The $60 DIY Camera Bag

DIY Camera Bag

My Vivitar camera backpack has way outlived its shelf life, with ripped dividers and nowhere near enough protection for my gear, and it was time for a replacement. Initial research showed that nearly any of the name brand offerings were out of reach, ranging from $130 for the Think Tank Retrospective Bags, to $300-400 for their rolling cases. While these products are worth every penny typically, my lean budget wasn’t going to accomodate it.

A Cheesycam article perked my interest in creating my own solution out of a padded divider from Calumet, along with a cheap rolling suitcase from a big box store, but those dividers are currently backordered. With the possibility of this sort of solution in mind, I set out to find something similar.

full-load

Knowing what you want out of your solution in always key when looking at cases and bags. I work in both video production and photography, but my kit is fairly light camera wise. Before you purchase, write out what will go in your bag. In my case…

  • Canon 6D with 70-200f4 IS attached (my MarkIII stays on a Black Rapid Strap all day with my 24-105).
  • 1-2 Speed Lights (Two Yongnuo YN-560 II‘s to be exact, and at $70 each, they’re an awesome value)
  • A Canon 50 1.4
  • Batteries/SD Cards/Lens Blower
  • Possibly a Rode Video Mic Pro
  • The ability to store my 5DMarkIII and 24-105 (separately), at the end of the day.

Here is a video with the complete rundown on the DIY bag, with the short-version highlights broken down in a couple paragraphs below the video.
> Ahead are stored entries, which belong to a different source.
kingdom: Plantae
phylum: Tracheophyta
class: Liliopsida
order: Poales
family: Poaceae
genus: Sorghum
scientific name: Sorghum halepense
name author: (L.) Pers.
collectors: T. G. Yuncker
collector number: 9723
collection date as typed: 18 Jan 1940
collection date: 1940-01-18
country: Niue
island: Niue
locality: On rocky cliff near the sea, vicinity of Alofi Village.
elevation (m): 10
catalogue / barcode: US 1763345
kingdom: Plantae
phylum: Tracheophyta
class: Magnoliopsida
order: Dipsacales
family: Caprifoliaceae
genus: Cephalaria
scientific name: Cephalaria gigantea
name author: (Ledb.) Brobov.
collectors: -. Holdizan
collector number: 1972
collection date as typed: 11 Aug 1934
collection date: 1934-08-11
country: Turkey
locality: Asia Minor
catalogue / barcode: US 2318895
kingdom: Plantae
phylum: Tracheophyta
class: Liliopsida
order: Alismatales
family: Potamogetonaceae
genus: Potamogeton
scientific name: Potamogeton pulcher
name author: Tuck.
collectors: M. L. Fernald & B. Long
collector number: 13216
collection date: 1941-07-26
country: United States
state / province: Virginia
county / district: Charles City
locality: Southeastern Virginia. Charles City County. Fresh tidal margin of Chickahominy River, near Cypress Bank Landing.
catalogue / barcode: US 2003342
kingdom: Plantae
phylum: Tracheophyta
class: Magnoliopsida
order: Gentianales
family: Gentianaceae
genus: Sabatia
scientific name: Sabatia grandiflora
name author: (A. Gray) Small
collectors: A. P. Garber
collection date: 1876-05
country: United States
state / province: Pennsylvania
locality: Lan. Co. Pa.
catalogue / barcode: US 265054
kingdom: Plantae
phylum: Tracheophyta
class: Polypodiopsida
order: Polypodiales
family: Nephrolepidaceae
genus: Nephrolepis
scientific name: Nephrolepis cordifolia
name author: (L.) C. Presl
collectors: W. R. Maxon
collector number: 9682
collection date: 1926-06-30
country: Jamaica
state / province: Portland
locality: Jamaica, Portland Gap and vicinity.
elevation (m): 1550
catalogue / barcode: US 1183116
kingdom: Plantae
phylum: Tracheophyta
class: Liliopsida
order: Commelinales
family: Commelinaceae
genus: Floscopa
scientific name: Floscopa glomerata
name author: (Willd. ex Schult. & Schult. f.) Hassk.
I’d been looking at the Retrospective 5/7 bag and some of the “Five Million Dollar” options, and I knew i wanted something portable that could stay on my person or be easily sat down throughout the day (for portrait and wedding shoots). So after a short search on Amazon, I came across the BBP DSLR Divider, and the Rapid Dominance Messenger Bag, and at just $30 each, I took the leap.

BBP DSLR Divider

Once the gear had arrived, I knew I had my solution. They fit together well, with just the right amount of room to add some extra padding on the sides and bottom, and the zippered front pockets on the messenger bag easily handled all my extra bits and pieces such as batteries. But I also came across some cons…

The cover flap

The flap that covers the bag is massive, and it became evident right away I’d need to implement a fix. During the day, I’d have the bag open at my side, and I knew it’d look ridiculous hanging down to my knees. (I’m actually considering removing it all together.)

The Velcro

Not a big ordeal, but the flap does close via velcro, not a sound you want in the middle of a ceremony. But, there’s also a zipper that seals the department so you can leave the flap undone all day. I may potentially remove the flap all together.

The Strap

When something is on your shoulder for a majority of the day, you want to make sure you have the proper support and padding, and the strap on this bag doesn’t truly offer that. It’s not removable, but there are third party pads you could use for extra comfort. Don’t be concerned with the included strap not being durable, it’s sturdy and thick.

Bag-inner-full

With that said, I still found a viable solution, and you can take this concept and tap into a wide variety of dividers, bags, and cases found online. I can’t complain at half the price of anything similar.

 

Comments

  1. says

    I love love love this post. I’m in the market for a bag, like to save money (after spending too much on white glass) and think the other options out there are a bit too feminine for me.